Published at 09:53 24 Nov 2017 by

The fuel oil market is caught up in a soft patch. Supplies are not giving up any significant ground in key producing regions, as refiners maximise runs to capture still-strong margins, and the seasonal wind-down in maintenance from end-November will do nothing to alter this picture. September saw Asian fuel oil supply surge by 0.13 mb/d y/y and European supplies jump by 43 thousand b/d y/y, driven by rising refinery runs.

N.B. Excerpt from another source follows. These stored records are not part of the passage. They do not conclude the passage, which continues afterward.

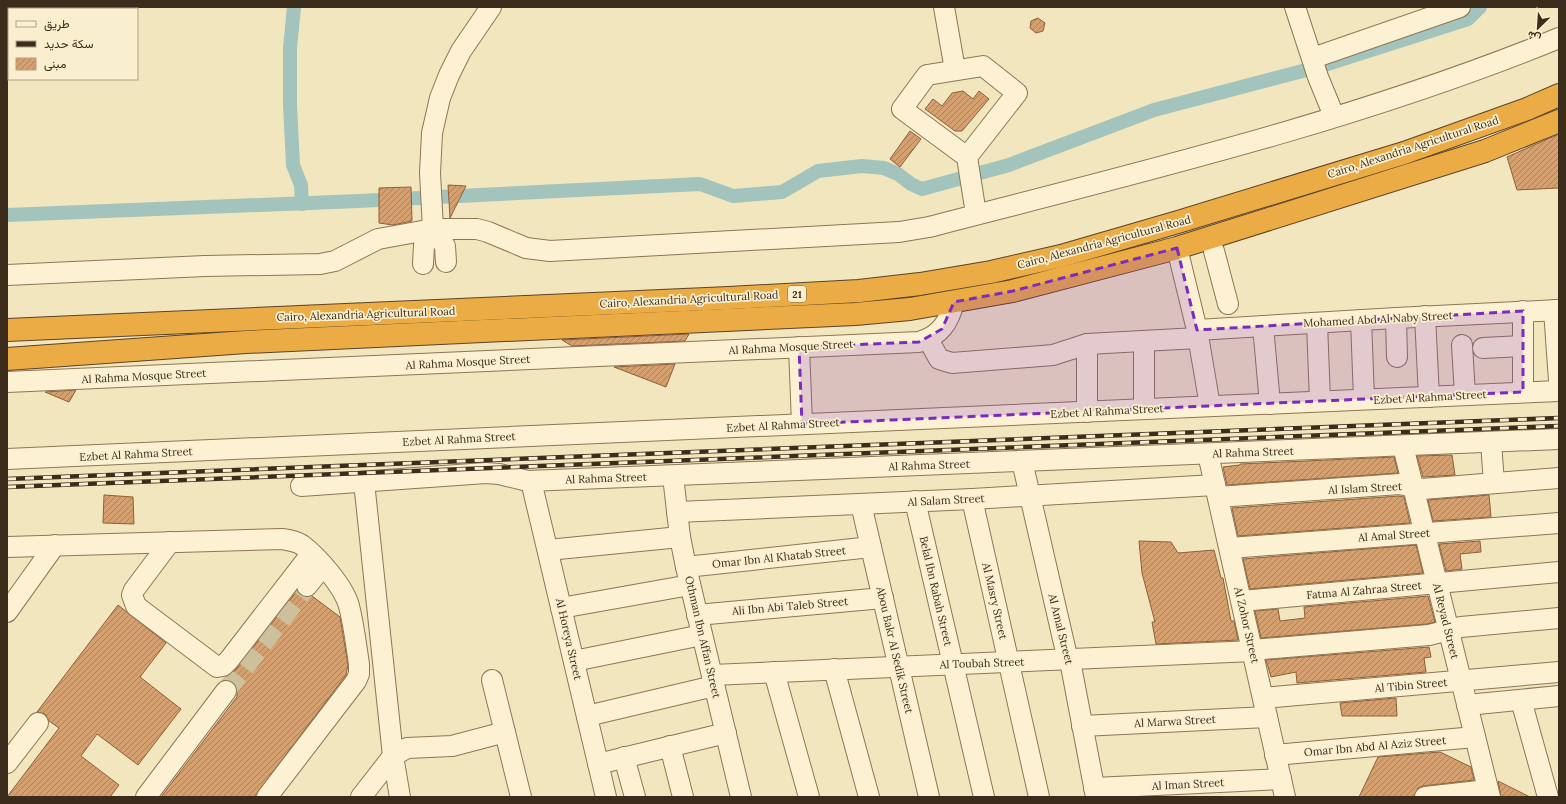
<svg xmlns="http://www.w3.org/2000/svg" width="1566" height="804" viewBox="0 0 1566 804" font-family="Lora,Vazirmatn,serif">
	<defs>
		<pattern id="building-hatch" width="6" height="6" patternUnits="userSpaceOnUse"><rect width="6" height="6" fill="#d5a070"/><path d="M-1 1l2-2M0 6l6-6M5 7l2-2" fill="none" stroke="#ae835b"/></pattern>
	</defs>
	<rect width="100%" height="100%" fill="#f2e6be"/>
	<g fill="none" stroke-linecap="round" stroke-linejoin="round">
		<g stroke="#a2c4bc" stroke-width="14">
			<polyline points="294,7 290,48 290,105 293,165 301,185 302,204"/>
			<polyline points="7,215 359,201 700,184 733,196 782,192 818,171 862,166 884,168 898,174 911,184 922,189 1009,165 1154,110 1318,67 1468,19 1480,7"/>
		</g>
	</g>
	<g fill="url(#building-hatch)" stroke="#8f5f38">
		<polygon points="1038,18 1045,23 1043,31 1036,33 1030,28 1031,21"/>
		<polygon points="963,91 973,99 979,91 989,99 962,131 955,131 925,109 933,99 942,106 952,93"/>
		<polygon points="910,131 921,139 900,167 890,159"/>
		<polygon points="1559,134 1559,188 1517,190 1507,157"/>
		<polygon points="448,185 466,186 450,218"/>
		<polygon points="411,187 412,221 393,225 379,223 379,188"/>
		<polygon points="689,334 685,341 572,346 562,340"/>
		<polygon points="675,364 666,387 614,367"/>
		<polygon points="76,390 69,402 45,392"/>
		<polygon points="1452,455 1455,475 1423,477 1417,456"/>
		<polygon points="1394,457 1398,473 1227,485 1223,467 1240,465 1240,464"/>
		<polygon points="104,495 133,497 134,524 103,523"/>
		<polygon points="1489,495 1491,517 1433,521 1428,500"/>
		<polygon points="1399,496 1404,497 1410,523 1238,536 1232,508"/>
		<polygon points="1139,541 1171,542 1178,553 1214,550 1221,578 1223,578 1231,621 1234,621 1238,640 1156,644 1152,622 1155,622 1142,573"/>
		<polygon points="1480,541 1481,552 1460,554 1462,569 1446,571 1439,544"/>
		<polygon points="1416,545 1423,573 1250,589 1243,559"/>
		<polygon points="297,591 305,597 312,596 340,617 348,665 346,675 254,797 161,797 237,697 237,687 233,682 224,680 238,667"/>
		<polygon points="1428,596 1435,622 1427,624 1261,638 1255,611 1278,609 1280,621 1305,618 1304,607"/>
		<polygon points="118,605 166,643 140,677 181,709 138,765 97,734 81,756 119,785 110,797 7,797 59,728 49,721 45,714 37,712"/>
		<polygon points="1429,647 1431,657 1424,658 1426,672 1297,683 1296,672 1271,677 1266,660"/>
		<polygon points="1396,698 1397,716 1342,716 1340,703"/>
		<polygon points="1440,752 1471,767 1474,780 1423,786 1418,788 1414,797 1359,797 1378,757"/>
		<polygon points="1498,781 1530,797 1501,797"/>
	</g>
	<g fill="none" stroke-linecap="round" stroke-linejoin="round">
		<polyline stroke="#cdc19d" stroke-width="20" stroke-dasharray="20 10" stroke-linecap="butt" points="226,691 307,586"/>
		<g stroke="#8d7655" stroke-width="22">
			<g id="minor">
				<polyline points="944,7 955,70"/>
				<polyline points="1295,7 1318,77 1334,116"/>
				<polyline points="1313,58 1460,7"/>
				<polyline points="967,157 1017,93 983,66 927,75 902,109 967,157 976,214"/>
				<polyline points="1177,248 1197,330 1210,406"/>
				<polyline points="1214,251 1228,304"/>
				<polyline points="446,262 445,246 433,229 430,173 432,133 440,98 449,75 461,51 491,7"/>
				<polyline points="423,264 424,245 433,229"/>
				<path d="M7,275l198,-9 115,-2 15,-3 43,-22 55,-10h44l11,3 38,16 24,3 349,-19 30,-5c212,-55 427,-106 630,-189"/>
				<polyline points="1554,310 1559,381"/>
				<polyline points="1523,311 1523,392"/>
				<polyline points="1425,316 1429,397"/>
				<polyline points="1396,318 1397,357"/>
				<polyline points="1361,320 1364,399"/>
				<polyline points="1317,323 1320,401"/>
				<polyline points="1263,326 1270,404"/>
				<polyline points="1197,330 1396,318 1559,310"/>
				<polyline points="928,339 939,359 952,363 1053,355 1087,344 1198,338"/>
				<polyline points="1144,341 1144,409"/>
				<polyline points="1087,344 1087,412"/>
				<polyline points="1462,345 1465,395"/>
				<polyline points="799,347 802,424"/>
				<polyline points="1483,348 1523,346"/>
				<path d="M7,382l912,-40c21,-6 30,-20 35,-40"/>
				<polyline points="1491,442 1494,483"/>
				<polyline points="1403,446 1490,797"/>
				<polyline points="1208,454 1285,797"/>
				<polyline points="7,459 1559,391"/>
				<polyline points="1022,461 1066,652 1071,666 1096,797"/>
				<polyline points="673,476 680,537 686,567 741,797"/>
				<polyline points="531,481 606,797"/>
				<polyline points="364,482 393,756 400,797"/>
				<polyline points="301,486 486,473 499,474 528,481 1559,439"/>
				<polyline points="1218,497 1400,484 1422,489 1559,478"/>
				<polyline points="972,499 1039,797"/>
				<polyline points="915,501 984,797"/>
				<polyline points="861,504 929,797"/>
				<polyline points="677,512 972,499 1215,485"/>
				<polyline points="170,542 134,590 132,595 136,606 217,667 223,666 229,660 311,554"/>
				<path d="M7,547l275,-8c7,1 14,2 20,6 16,12 42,42 47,61 5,19 7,39 10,58v10l-3,7 -89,116"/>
				<polyline points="1230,548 1559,523"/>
				<polyline points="548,550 680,537"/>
				<polyline points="686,567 871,547"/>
				<polyline points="307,586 323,566"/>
				<polyline points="1242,601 1559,572"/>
				<polyline points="561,608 690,585"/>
				<polyline points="7,612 55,545"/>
				<polyline points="697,615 883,598"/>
				<polyline points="1252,650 1429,635 1461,627 1559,618"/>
				<polyline points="574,661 702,635"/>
				<polyline points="834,669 869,797"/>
				<polyline points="774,672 809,797"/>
				<polyline points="712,675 1253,651"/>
				<polyline points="492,680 521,797"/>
				<polyline points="1263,698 1559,672"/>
				<polyline points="1521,700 1548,797"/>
				<polyline points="1467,705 1559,696"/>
				<polyline points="587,716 714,686"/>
				<polyline points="1082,726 1267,717"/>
				<polyline points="670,746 683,797"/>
				<polyline points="1275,755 1475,737"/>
				<polyline points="624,757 635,797"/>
				<polyline points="7,763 38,723"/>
				<polyline points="598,764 726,733"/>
				<polyline points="1094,788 1281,779"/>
				<polyline points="146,797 226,691"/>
				<polyline points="361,797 393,756 407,748 452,746 505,732"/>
				<polyline points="1425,797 1488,790"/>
			</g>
		</g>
		<g stroke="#5a432a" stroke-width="24">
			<g id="highway">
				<polyline points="7,330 729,298 859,291 920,284 991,272 1061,256 1178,222 1404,153 1527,109 1559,95"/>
				<polyline points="7,359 246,342 855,314 910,309 1013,291 1177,248 1485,151 1559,121"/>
			</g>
		</g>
		<use href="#minor" stroke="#fcf2d3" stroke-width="20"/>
		<use href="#highway" stroke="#ecac45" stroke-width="22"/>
		<g stroke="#3b2c1b" stroke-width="4.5">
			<g id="rail">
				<polyline points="7,479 1559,418"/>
				<polyline points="7,487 1559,426"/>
			</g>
		</g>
		<use href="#rail" stroke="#f9efcf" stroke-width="3" stroke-dasharray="9" stroke-linecap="butt"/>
	</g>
	<path fill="#7b2cbf" fill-opacity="0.2" stroke="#7b2cbf" stroke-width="3" stroke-dasharray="8 5" stroke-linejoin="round" d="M1177,248l20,82 326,-19v81l-721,32 -3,-77 120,-5 23,-13 12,-27 59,-11z"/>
	<g text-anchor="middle" stroke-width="3.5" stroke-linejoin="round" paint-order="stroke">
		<rect fill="#f9efcf" stroke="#746651" stroke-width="1" x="788" y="286" width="18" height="16" rx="3"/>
		<g font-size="10" font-weight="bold" fill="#3b2c1b">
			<text x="797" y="298">21</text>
		</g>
		<g font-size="11" fill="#3b2c1b" stroke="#f9efcf">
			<text transform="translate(1413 147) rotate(-18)" y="4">Cairo, Alexandria Agricultural Road</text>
			<text transform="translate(1104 242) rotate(-15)" y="4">Cairo, Alexandria Agricultural Road</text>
			<text transform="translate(689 299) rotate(-3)" y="4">Cairo, Alexandria Agricultural Road</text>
			<text transform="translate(366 314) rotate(-2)" y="4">Cairo, Alexandria Agricultural Road</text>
			<text transform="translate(1378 319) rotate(-3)" y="4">Mohamed Abd Al Naby Street</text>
			<text transform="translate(791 347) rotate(-3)" y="4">Al Rahma Mosque Street</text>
			<text transform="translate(468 362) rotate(-3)" y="4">Al Rahma Mosque Street</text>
			<text transform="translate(144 376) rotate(-3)" y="4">Al Rahma Mosque Street</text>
			<text transform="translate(1430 397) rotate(-3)" y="4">Ezbet Al Rahma Street</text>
			<text transform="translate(1107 411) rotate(-3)" y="4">Ezbet Al Rahma Street</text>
			<text transform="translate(783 425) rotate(-3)" y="4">Ezbet Al Rahma Street</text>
			<text transform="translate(459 439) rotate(-3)" y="4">Ezbet Al Rahma Street</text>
			<text transform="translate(1253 452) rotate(-2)" y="4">Al Rahma Street</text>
			<text transform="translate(136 454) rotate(-3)" y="4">Ezbet Al Rahma Street</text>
			<text transform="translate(929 465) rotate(-2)" y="4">Al Rahma Street</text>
			<text transform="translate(606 478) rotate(-2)" y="4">Al Rahma Street</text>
			<text transform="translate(1365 488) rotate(-3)" y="4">Al Islam Street</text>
			<text transform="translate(946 500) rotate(-3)" y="4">Al Salam Street</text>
			<text transform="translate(1394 535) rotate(-4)" y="4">Al Amal Street</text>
			<text transform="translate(779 557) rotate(-6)" y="4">Omar Ibn Al Khatab Street</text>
			<text transform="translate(1364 590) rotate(-5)" y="4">Fatma Al Zahraa Street</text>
			<text transform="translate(936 591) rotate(77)" y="4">Belal Ibn Rabah Street</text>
			<text transform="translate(995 601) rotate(77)" y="4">Al Masry Street</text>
			<text transform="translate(790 606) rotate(-5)" y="4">Ali Ibn Abi Taleb Street</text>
			<text transform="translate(1446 621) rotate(76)" y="4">Al Reyad Street</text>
			<text transform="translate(1247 625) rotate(77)" y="4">Al Zohor Street</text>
			<text transform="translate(1061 629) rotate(76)" y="4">Al Amal Street</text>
			<text transform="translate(703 637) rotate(77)" y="4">Othman Ibn Affan Street</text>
			<text transform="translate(569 639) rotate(77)" y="4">Al Horeya Street</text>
			<text transform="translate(895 650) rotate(77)" y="4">Abou Bakr Al Sedik Street</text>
			<text transform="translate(982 663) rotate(-2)" y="4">Al Toubah Street</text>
			<text transform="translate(1411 685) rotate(-5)" y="4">Al Tibin Street</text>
			<text transform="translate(1175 721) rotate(-3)" y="4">Al Marwa Street</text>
			<text transform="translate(1375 746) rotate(-5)" y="4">Omar Ibn Abd Al Aziz Street</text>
			<text transform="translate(1188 784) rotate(-3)" y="4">Al Iman Street</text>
		</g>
	</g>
	<rect width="1566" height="804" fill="none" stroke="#3b2c1b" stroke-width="16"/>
	<rect x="8" y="8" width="130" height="72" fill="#f9efcf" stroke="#ada187"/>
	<rect x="16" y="21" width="20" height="6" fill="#fcf2d3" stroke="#ada187"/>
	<text x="44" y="28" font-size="12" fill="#3b2c1b">طريق</text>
	<rect x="16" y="41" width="20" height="6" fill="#3b2c1b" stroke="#ada187"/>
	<text x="44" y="48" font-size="12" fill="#3b2c1b">سكة حديد</text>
	<rect x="16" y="58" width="20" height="12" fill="url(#building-hatch)" stroke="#ada187"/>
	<text x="44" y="68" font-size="12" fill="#3b2c1b">مبنى</text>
	<g transform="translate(1538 28) rotate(205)" stroke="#f9efcf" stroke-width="3" paint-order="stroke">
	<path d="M0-3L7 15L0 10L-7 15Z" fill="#3b2c1b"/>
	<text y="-6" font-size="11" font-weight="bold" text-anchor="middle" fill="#3b2c1b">ش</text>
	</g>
</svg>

In the short term, the demand side of the equation is also facing some unexpected complications. Low-viscosity fuel oil should be strong at this time of year, as weather effects kick in, but a smog-related crackdown on thermal power generation in Pakistan, combined with hefty nuclear restarts in Japan, South Korea and Taiwan over the course of the year, has cut deeply into utility demand, causing unseasonal weakness in the Singapore viscosity spread.

Surging Middle Eastern supplies have added to the 180 cst weakness. Exports from the Middle East to Singapore have almost doubled y/y to 2 Mt since the start of Q4 17 as cooling demand in the region seasonally winds down. Domestic demand in Iraq has been particularly weak, owing to increased gas supplies from Iran—which are set to continue. Fujairah bunker demand has suffered from the flare-up in tensions between Qatar and its GCC neighbours.

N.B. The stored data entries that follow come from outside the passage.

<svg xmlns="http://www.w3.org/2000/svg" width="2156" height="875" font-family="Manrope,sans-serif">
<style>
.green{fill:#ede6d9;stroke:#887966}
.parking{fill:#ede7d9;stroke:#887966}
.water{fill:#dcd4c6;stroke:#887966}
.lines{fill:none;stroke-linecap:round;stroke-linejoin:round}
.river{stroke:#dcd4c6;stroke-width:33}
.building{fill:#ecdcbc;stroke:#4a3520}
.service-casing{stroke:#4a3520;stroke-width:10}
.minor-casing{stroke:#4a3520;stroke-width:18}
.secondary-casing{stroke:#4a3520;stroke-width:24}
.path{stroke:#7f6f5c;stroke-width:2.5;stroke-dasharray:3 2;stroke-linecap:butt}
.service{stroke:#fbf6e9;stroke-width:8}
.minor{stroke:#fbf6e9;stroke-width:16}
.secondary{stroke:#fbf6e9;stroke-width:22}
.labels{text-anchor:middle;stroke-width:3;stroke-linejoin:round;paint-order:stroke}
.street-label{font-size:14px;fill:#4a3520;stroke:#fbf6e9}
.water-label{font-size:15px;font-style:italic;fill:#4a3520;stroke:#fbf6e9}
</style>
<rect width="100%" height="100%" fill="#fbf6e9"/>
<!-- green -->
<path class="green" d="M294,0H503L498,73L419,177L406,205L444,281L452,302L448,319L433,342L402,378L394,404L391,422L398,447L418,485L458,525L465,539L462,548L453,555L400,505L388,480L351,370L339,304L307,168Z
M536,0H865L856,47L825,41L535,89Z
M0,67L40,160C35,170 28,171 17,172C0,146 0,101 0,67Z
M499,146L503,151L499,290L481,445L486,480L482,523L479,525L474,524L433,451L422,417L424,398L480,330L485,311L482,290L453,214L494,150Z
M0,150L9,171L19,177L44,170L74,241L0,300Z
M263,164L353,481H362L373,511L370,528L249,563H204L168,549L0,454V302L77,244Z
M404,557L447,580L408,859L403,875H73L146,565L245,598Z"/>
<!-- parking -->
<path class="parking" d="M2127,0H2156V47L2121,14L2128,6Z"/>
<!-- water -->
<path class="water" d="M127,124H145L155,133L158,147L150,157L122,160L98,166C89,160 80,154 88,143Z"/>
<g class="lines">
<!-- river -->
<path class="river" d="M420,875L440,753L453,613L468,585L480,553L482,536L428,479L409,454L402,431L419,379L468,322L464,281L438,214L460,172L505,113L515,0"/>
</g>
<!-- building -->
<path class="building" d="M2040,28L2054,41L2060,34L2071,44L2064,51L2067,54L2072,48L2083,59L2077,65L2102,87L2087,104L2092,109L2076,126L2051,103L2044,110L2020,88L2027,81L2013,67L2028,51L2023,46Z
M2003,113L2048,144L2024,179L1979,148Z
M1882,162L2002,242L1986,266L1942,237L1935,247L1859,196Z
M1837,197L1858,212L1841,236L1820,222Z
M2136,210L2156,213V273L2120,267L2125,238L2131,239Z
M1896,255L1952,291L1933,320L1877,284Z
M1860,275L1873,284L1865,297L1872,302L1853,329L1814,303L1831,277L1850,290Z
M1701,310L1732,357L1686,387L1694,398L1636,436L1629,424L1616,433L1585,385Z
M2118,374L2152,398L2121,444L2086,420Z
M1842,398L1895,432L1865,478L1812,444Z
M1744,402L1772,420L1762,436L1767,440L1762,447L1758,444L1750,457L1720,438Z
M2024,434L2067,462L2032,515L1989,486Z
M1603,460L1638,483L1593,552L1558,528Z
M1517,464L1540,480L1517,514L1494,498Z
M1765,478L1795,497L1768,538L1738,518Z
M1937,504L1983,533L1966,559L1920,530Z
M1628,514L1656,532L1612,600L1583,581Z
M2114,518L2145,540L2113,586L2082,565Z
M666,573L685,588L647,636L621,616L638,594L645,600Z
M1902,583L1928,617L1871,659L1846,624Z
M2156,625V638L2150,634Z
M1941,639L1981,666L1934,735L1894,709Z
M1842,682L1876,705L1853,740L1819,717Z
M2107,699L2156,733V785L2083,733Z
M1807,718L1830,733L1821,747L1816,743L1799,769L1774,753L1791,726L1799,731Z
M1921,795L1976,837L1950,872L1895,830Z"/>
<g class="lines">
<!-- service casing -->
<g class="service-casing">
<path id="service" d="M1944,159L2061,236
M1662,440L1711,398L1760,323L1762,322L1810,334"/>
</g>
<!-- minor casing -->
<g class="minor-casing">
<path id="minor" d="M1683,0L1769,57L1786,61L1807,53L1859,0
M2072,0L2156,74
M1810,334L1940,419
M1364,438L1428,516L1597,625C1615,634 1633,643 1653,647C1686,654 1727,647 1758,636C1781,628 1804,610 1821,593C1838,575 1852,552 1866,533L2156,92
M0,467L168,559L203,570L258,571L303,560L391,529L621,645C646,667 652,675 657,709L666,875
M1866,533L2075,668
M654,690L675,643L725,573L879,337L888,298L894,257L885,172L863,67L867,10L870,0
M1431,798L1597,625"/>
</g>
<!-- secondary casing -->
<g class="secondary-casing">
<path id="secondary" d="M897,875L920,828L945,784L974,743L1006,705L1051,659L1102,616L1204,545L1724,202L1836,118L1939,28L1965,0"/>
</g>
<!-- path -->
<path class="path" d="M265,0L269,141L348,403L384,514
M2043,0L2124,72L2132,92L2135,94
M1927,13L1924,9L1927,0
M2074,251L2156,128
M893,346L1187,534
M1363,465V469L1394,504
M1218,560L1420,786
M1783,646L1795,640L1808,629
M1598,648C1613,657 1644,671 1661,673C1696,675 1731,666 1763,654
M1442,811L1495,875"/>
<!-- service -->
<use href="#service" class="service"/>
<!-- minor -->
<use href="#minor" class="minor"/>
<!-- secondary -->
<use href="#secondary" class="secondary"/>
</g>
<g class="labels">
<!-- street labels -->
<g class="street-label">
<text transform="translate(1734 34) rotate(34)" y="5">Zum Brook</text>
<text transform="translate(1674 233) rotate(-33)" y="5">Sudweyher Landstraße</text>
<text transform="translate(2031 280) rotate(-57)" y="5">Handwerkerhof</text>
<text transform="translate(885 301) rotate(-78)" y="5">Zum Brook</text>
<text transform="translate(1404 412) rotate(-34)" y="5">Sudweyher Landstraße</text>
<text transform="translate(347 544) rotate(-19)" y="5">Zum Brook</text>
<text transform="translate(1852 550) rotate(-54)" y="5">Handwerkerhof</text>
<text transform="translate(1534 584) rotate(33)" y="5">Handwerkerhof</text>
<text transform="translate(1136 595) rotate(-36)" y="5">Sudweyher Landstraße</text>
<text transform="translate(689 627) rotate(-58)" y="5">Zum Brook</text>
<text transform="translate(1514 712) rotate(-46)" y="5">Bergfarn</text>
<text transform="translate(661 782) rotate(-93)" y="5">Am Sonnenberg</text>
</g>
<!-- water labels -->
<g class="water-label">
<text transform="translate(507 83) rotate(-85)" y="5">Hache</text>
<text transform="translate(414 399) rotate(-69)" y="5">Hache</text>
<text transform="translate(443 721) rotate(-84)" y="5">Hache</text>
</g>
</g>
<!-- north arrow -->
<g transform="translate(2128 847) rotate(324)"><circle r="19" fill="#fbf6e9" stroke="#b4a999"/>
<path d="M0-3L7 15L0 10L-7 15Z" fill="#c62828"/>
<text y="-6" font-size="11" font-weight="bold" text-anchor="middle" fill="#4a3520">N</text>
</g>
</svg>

But this short-term softness risks distracting from much stronger Q1 18 fundamentals. There is little or no spare capacity capable of being brought online to offset the sharp upswing in maintenance from January, while Russian and Latin American supplies will be substantially lower y/y. A new 50 thousand b/d coker in Belgium and hefty Middle East turnarounds will also make themselves felt.

The demand side is not all doom and gloom either. The macroeconomic factors underpinning bunker demand are becoming more entrenched, leading to an acceleration in the pace of growth in seaborne trade. Net tonnage transiting the Suez and Panama canals is booming, and cargo volumes handled by the big European ports are on the rise. The key Asian hubs continue to hold up well—Hong Kong bunker demand grew by 14.7% in September.

There are also still some pockets of strength in the utility sector, albeit mainly in the Middle East. Saudi Arabian fuel oil demand rebounded in September, flipping the country into a net importer of fuel oil. The decision to quickly close its 80 thousand b/d Jeddah refinery will tighten balances further. Kuwait also expects to be a net importer of fuel oil in 2018, due to the closure of the 0.2 mb/d Shuaiba refinery and the downtime associated with its Clean Fuels Project.

The bulk of autumn maintenance will soon be behind us, and existing plants are already running at extraordinarily high rates, so fuel oil supply will likely peak in December. There is only limited new refining capacity slated to come online in H1 18, beyond capacity creep and the 0.2 mb/d Nghi Son plant in Vietnam. Demand could post an 84 thousand b/d y/y decline in Q1 18, but supplies will be considerably tighter, falling by 0.43 mb/d y/y, tightening Q1 18 balances by 0.3 mb/d y/y—just before Middle Eastern demand seasonally picks up in Q2 18 for replenishment of stocks before Ramadan. So fuel oil’s current soft patch is not set to last long.